Le baron haussa les épaules.

-    Anselme de Ribemont ne le lui permettra jamais! Il sait que si quelqu'un doit se plaindre, c’est moi et non elle qui n'a pas rempli ses devoirs envers moi et la châtellenie en ne nous donnant pas d'enfants!

-    Il le sait, oui. Mais les femmes se soutiennent entre elles et Ida ne t’aime guère. Elle espérait mieux pour sa fille.

Sarcastique, le rire d'Hughes claqua.

-    Le comte de Bohain? Je sais! Mais il a le double de mon âge et l’on dit qu'il a pris, devant Edesse, une mauvaise maladie! Si c’est là ce qu’Ida de Ribemont souhaite à sa fille!

-    Il est plus riche que toi, et si l’on t’enlevait les terres d’Hermelinde, tu ne ferais pas une très bonne affaire. Anselme t’aime bien, oui, mais il aime encore plus la paix et, contre Ida, il ne gagne pas souvent la partie.

-    Cesse de trembler, comme un gamin, devant une femme! Qu’Hermelinde retourne chez sa mère, qu'An-selme l'accepte et j'en appelle au comte de Vermandois, notre suzerain à tous. Et s’il faut aller jusqu’au champ clos, j'irai! Mais on ne me reprendra pas ce qui m’appartient de bon droit.

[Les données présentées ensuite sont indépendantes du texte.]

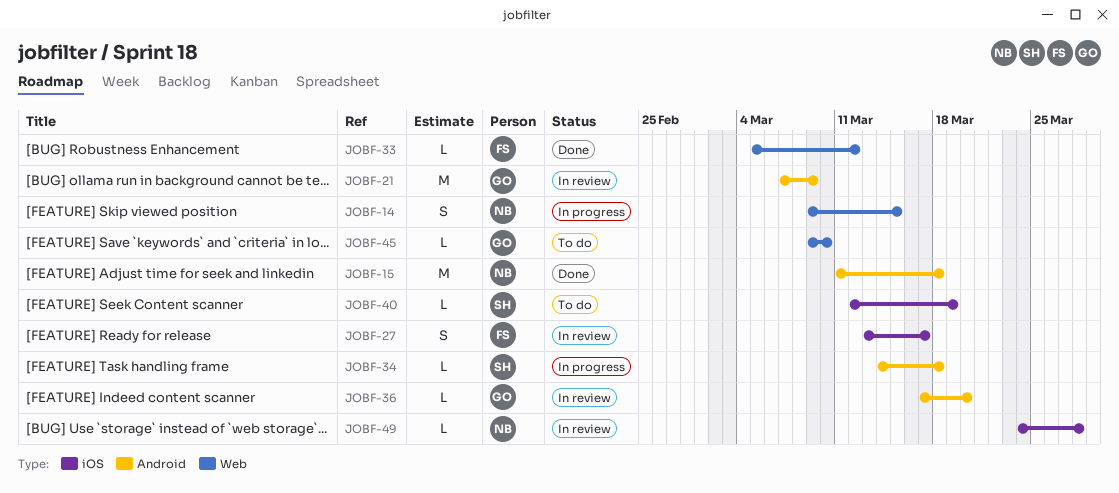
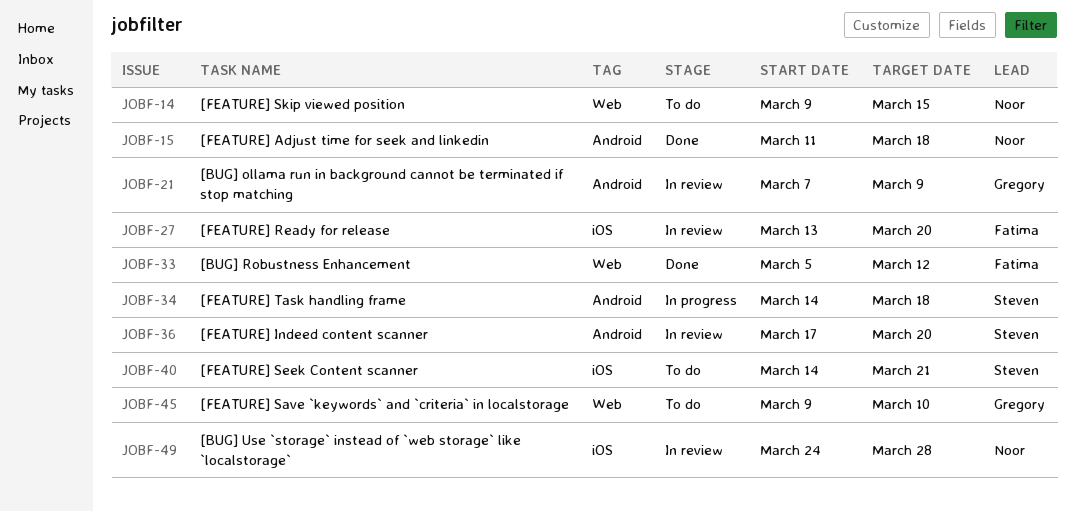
JOBF-14, status: In progress -> To do
JOBF-27, due: Mar 17 -> Mar 20
JOBF-36, owner: Gregory -> Steven
JOBF-40, start: Mar 12 -> Mar 14
JOBF-40, due: Mar 19 -> Mar 21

Écumant de rage, il quitta la salle sans rien vouloir entendre de plus. Gerbert préféra ne pas insister et le laissa aller. Avec un haussement d'épaules résigné il rejoignit sa femme, tandis que le baron dévalait l'étroit escalier du donjon, franchissant le pont dormant qui le reliait à sa « chemise » [1 - Enceinte de murailles qui isolaient le donjon à l'intérieur même du château] et atterrissait dans la cour où Bertrand, impassible, tenait en bride Roland, le puissant cheval moreau, qui était le compagnon favori de son maître. Bertrand était d’ailleurs toujours impassible. Peu causant, au point que parfois on pouvait le croire muet, employant plus volontiers les grognements et les interjections que les paroles, c’était un garçon du Nord. Placide et blond autant que le baron était brun et turbulent, sec et long comme un échalas, il avait un visage agréable que ne déparait pas un long nez fouineur dénonciateur du péché mignon de l’écuyer qui, pour être discret et peu bruyant, n'en était pas moins curieux comme un chat et avide de se renseigner sur tous et sur toutes choses. Sa grande faculté de demeurer immobile le faisait parfois confondre avec une tapisserie et il arrivait que, trompé par son silence, on se laissât aller à parler devant lui, oubliant que, s'il était volontairement muet, il n'était pas sourd pour autant. Un courage tranquille et une humeur égale en faisaient pour le baron un serviteur qu'il appréciait autant que son cheval.